▶ **TEXT SHOWN**:
----
In 2005 a purely non-profit black-tie gala at the London Hilton organized by The David Adams Leukaemia Appeal Fund & Mr King with more than 950 black-tie dinner guests raised over £100,000 for The Royal Marsden Hospital Cancer Campaign on the night. It was the largest event of its kind until 2013, see below.

In April 2009 a gala at Suntec Singapore Exhibition and Convention Centre staged by Vanda Promotions had more than 900 black-tie guests.

On Saturday, 18 July 2009, the Channel Island of Jersey held its first white-collar-boxing event. Nine fights were watched by over 600 paying, black-tied guests at the Hotel de France, raising around £15,000 for local charities.

In 2009, Ultra White Collar Boxing (UWCB) hosted their first event in Derby and soon became the largest company organising events in the UK. They hold events in over 110 towns and cities across the UK and have raised over £40,000,000 to date through Ultra Events for charities across the UK since they began fundraising in 2013. UWCB organise over 450 events a year with an average of 15,000 people taking part each year. In their 10 year history more than 350,000 people have taken part in UWCB events organised across the UK.

One of the newest names in the industry is Premier White Collar Boxing (PWCB). Hosting sold-out shows at venues, PWCB gives the boxers the opportunity to raise money for a charity of their choice.
----
▶ **TO DO**:
**A.** In the white-collar boxing text, how much money did Jersey's first white-collar-boxing event raise for local charities?
**B.** Write the next part of the white-collar boxing text, continuing after its last sentence.
----
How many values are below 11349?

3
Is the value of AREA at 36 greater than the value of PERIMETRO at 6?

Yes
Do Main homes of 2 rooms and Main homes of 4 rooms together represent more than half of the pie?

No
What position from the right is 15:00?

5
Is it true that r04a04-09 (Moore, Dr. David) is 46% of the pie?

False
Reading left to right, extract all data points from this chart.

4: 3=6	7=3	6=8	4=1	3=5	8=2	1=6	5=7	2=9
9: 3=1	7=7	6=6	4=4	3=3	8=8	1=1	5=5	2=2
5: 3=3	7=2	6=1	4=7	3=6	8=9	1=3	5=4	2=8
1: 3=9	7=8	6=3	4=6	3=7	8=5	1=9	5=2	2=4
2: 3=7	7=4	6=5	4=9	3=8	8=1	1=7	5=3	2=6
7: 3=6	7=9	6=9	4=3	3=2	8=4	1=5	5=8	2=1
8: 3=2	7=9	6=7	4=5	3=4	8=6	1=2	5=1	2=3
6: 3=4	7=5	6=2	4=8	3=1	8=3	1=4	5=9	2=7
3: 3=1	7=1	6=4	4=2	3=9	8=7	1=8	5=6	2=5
----
▶ **RESULTS FOR THE EXERCISE**:
**A.** Around £15,000

**B.**
In 2010, the WCB events were formed by Bromley Fight Night which created the “Bromley Fight Night series, and in 2016 they hosted the celebrity fight night at the Clapham grand with several celebrities competing and drawing the attention of ok magazine, hello magazine and the sun newspaper.
Bromley Fight Night is still running in 2024 at the Broadway Theatre Catford.

Bromley Fight Night had verified attendance of 1000 at the Great Hall in Bromley and televised on sky by MA action. 2BX Gym in Bromley have provided the training for free for Bromley Fight Night who have held shows across the Borough and now hold a 800 seated event Broadway theatre. Professional boxers started out on this show and house hold names in Bromley like Sonny Dormer, Dale Gilmore and Billy The Kid first competed on BFN.

On 13 October 2012, Neilson Boxing, a Swindon-based white-collar-boxing promoter, put on the largest show of its kind to date. A venue verified attendance of 1398 watched ten contests at the Oasis Leisure Centre in Swindon with the main event seeing Dave 'Bam Bam' Gregory retain his NP Heavyweight title against Rich 'The Tank' Loveday over three rounds. This was surpassed in March 2014 when a crowd of nearly 2,000 fight fans saw 'Sugar' Shawn Grant defeat ex-pro Phill Day to gain the Vacant Cruiserweight Title.

On 20 April 2013, Vanda Promotions (part of Vanda Sports Group) held its twenty-fourth event in Singapore making the series the longest consecutive white-collar boxing in the history of the sport. A verified attendance of 1,943 attended the black-tie event at the Raffles Convention Centre which brought total attendance over the five-year history of the events to 15,491. The event also saw Vanda move past the $2 million mark for funds raised for children's charities in Asia and for the continued funding of the Vanda Wing at Children's Surgical Centre in Cambodia. Vanda was also the recipient of the "Promoter of the year award" for the fourth consecutive year from the World White Collar Boxing Association (WWCBA).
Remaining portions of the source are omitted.